Friday, June 5, 2009

More about the Jewish connection.

I wrote about Tante Betsy's harrowing period in hiding and her return to active life after the war. The family had a lot of respect for her. But my recollections of her are not strong. I know that I was raised to respect and identify with the Jews and that my life has been intertwined with Jewish faith, culture and people. My two husbands were Jewish and I lived within the Jewish cultural and community life. How is it that I'm most comfortable in that world and most uncomfortable in the Christian Protestant world that I was born and raised in? It can't be Tante Betsy's influence, I hardly knew her.

Yet, she left a deep imprint on my mother and father. My parents were deeply affected by her plight and felt profoundly guilty about sending her to Arnhem. It must have been traumatic and they believed they failed her. Of course they did the best they could, and my father found her a safe house, and she survived. She never blamed them, but they blamed themselves.

Did those complex feelings get transferred to me, or was it Tante Ina's remorse and guilt for not being able to protect her Jewish students? It has been and always will be part of me. I am a spiritual Jew.

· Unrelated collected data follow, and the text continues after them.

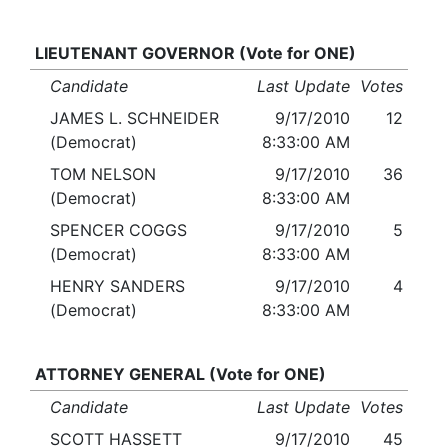
LIEUTENANT GOVERNOR (Vote for ONE)
Candidate
Last Update
Votes
JAMES L. SCHNEIDER
9/17/2010
12
(Democrat)
8:33:00 AM
TOM NELSON
9/17/2010
36
(Democrat)
8:33:00 AM
SPENCER COGGS
9/17/2010
5
(Democrat)
8:33:00 AM
HENRY SANDERS
9/17/2010
4
(Democrat)
8:33:00 AM
ATTORNEY GENERAL (Vote for ONE)
Candidate
Last Update
Votes
SCOTT HASSETT
9/17/2010
45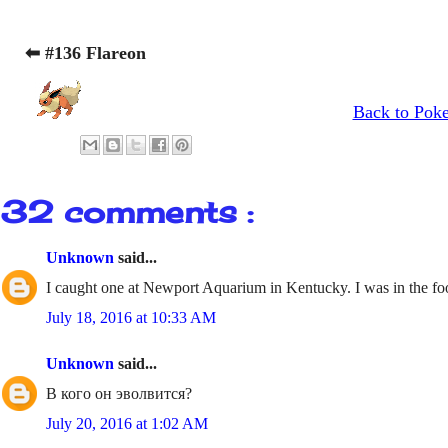
⬅ #136 Flareon
Back to Pok
32 comments :
Unknown
said...
I caught one at Newport Aquarium in Kentucky. I was in the fo
July 18, 2016 at 10:33 AM
Unknown
said...
В кого он эволвится?
July 20, 2016 at 1:02 AM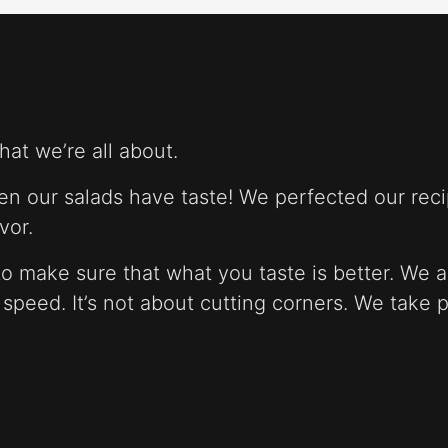
at we’re all about.
n our salads have taste! We perfected our reci
vor.
o make sure that what you taste is better. We a
t speed. It’s not about cutting corners. We take 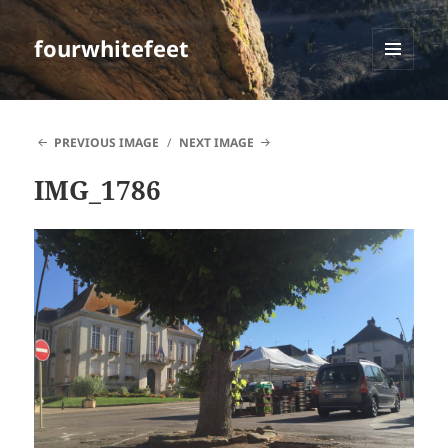
fourwhitefeet
MENU
AND
WIDGETS
PREVIOUS IMAGE
NEXT IMAGE
IMG_1786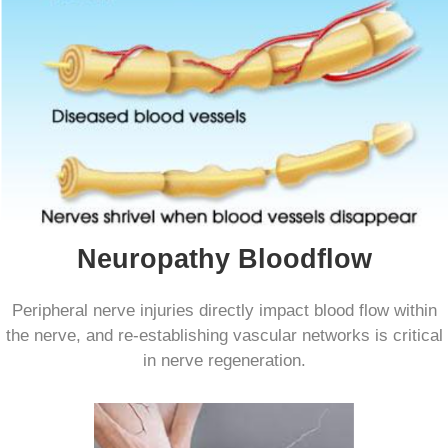
Neuropathy Bloodflow
Peripheral nerve injuries directly impact blood flow within
the nerve, and re-establishing vascular networks is critical
in nerve regeneration.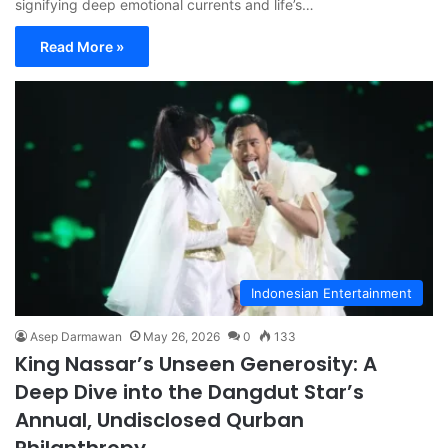
signifying deep emotional currents and life’s…
Read More »
Indonesian Entertainment
Asep Darmawan
May 26, 2026
0
133
King Nassar’s Unseen Generosity: A
Deep Dive into the Dangdut Star’s
Annual, Undisclosed Qurban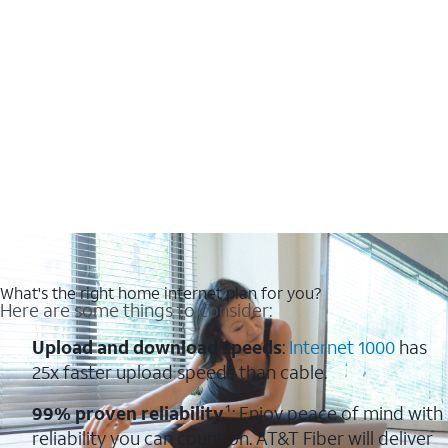
What's the right home internet plan for you?
Here are some things to consider:
Upload and download speeds
:
Internet 1000
has
25x faster upload speeds than cable.
99% proven reliability
¹: Enjoy peace of mind with
reliability you can count on. AT&T Fiber will deliver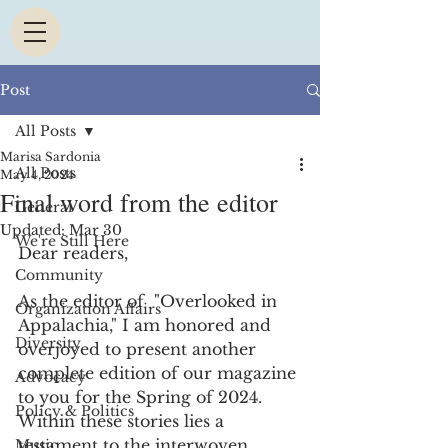
Post
All Posts
Marisa Sardonia
All Posts
May 4, 2024
Final word from the editor
General
Updated:
Mar 30
We're Still Here
Dear readers,
Community
As the editor of  "Overlooked in 
Organization Affairs
Appalachia," I am honored and 
Diversity
overjoyed to present another 
complete edition of our magazine 
Advocacy
to you for the Spring of 2024. 
Policy & Politics
Within these stories lies a 
testament to the interwoven 
Music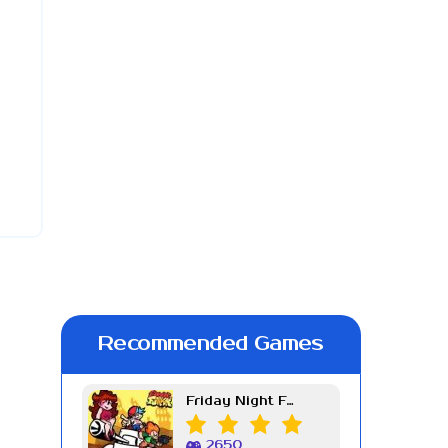
Recommended Games
Friday Night Funkin Week 7
2650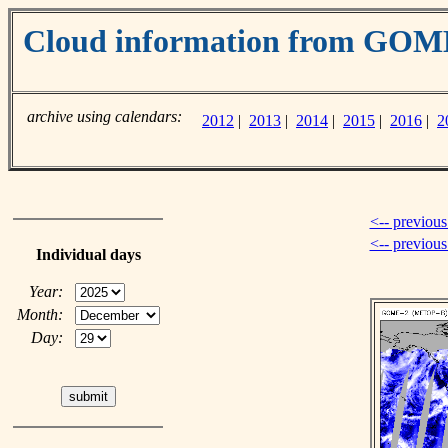
Cloud information from GOM
archive using calendars:
2012
|
2013
|
2014
|
2015
|
2016
|
2
<-- previous
<-- previou
Individual days
Year:
Month:
Day: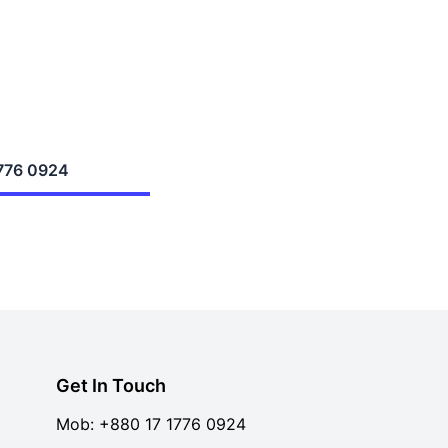
776 0924
Get In Touch
Mob:
+880 17 1776 0924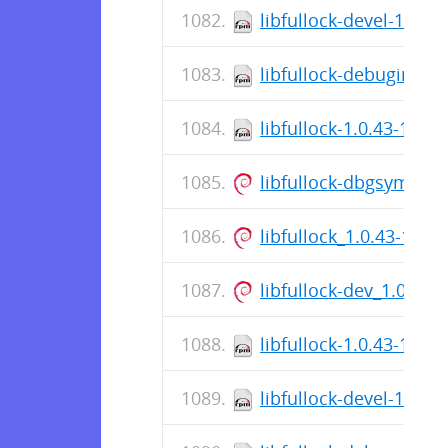
libfullock-devel-1.0.4
libfullock-debuginfo-1
libfullock-1.0.43-1.el
libfullock-dbgsym_1.
libfullock_1.0.43-1_a
libfullock-dev_1.0.43
libfullock-1.0.43-1.el8
libfullock-devel-1.0.4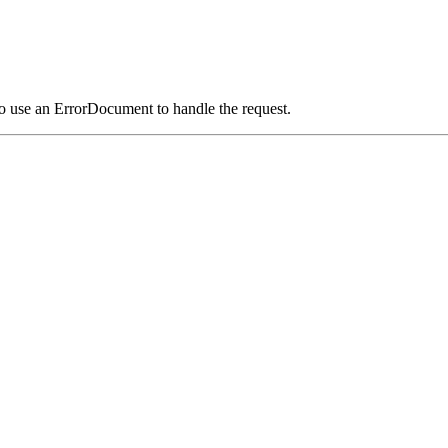
o use an ErrorDocument to handle the request.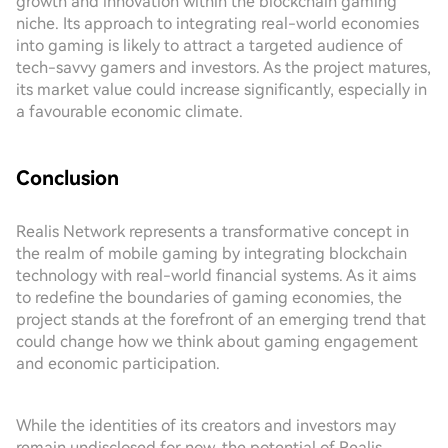
growth and innovation within the blockchain gaming
niche. Its approach to integrating real-world economies
into gaming is likely to attract a targeted audience of
tech-savvy gamers and investors. As the project matures,
its market value could increase significantly, especially in
a favourable economic climate.
Conclusion
Realis Network represents a transformative concept in
the realm of mobile gaming by integrating blockchain
technology with real-world financial systems. As it aims
to redefine the boundaries of gaming economies, the
project stands at the forefront of an emerging trend that
could change how we think about gaming engagement
and economic participation.
While the identities of its creators and investors may
remain undisclosed for now, the potential of Realis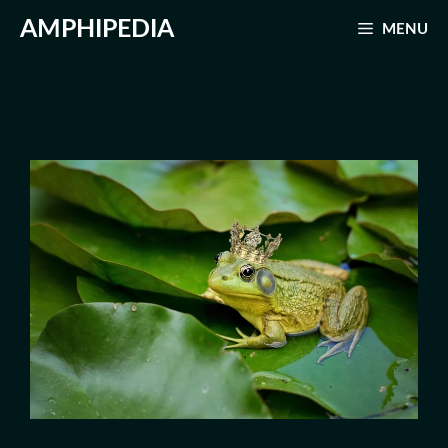
Skip
AMPHIPEDIA
MENU
to
content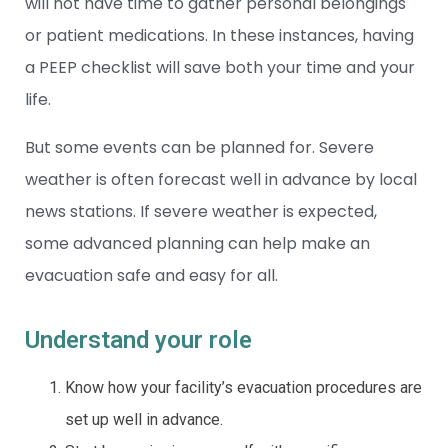
will not have time to gather personal belongings
or patient medications. In these instances, having
a PEEP checklist will save both your time and your
life.
But some events can be planned for. Severe
weather is often forecast well in advance by local
news stations. If severe weather is expected,
some advanced planning can help make an
evacuation safe and easy for all.
Understand your role
Know how your facility’s evacuation procedures are
set up well in advance.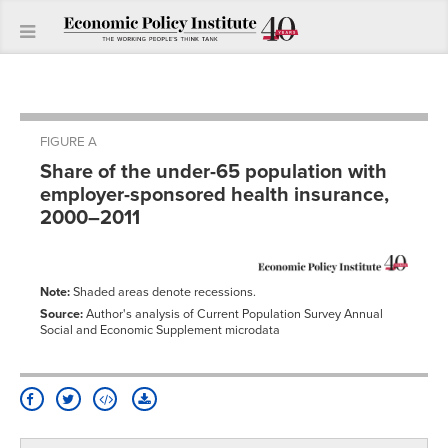
FIGURE A
Share of the under-65 population with
employer-sponsored health insurance,
2000–2011
Note:
Shaded areas denote recessions.
Source:
Author's analysis of Current Population Survey Annual
Social and Economic Supplement microdata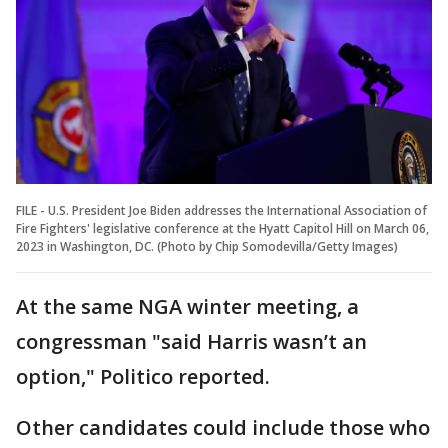
FILE - U.S. President Joe Biden addresses the International Association of
Fire Fighters' legislative conference at the Hyatt Capitol Hill on March 06,
2023 in Washington, DC. (Photo by Chip Somodevilla/Getty Images)
At the same NGA winter meeting, a
congressman "said Harris wasn’t an
option," Politico reported.
Other candidates could include those who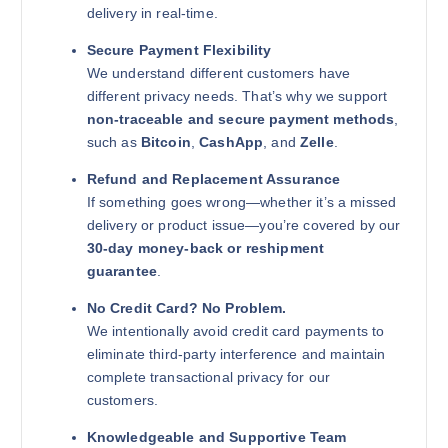
delivery in real-time.
Secure Payment Flexibility
We understand different customers have
different privacy needs. That’s why we support
non-traceable and secure payment methods
,
such as
Bitcoin
,
CashApp
, and
Zelle
.
Refund and Replacement Assurance
If something goes wrong—whether it’s a missed
delivery or product issue—you’re covered by our
30-day money-back or reshipment
guarantee
.
No Credit Card? No Problem.
We intentionally avoid credit card payments to
eliminate third-party interference and maintain
complete transactional privacy for our
customers.
Knowledgeable and Supportive Team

My child is Jew-ish, and her father, the love of my life, was Jewish.

He asked me, when Maya was born, why I had registered her as Jewish? Without hesitation I replied, I'm giving one back. He was very touched, but he had no idea how significant that statement was. Looking at it now, it is evident that, given those formative experiences and the emotion associated with them, I had no other choice.

Such is the power of collective family emotion.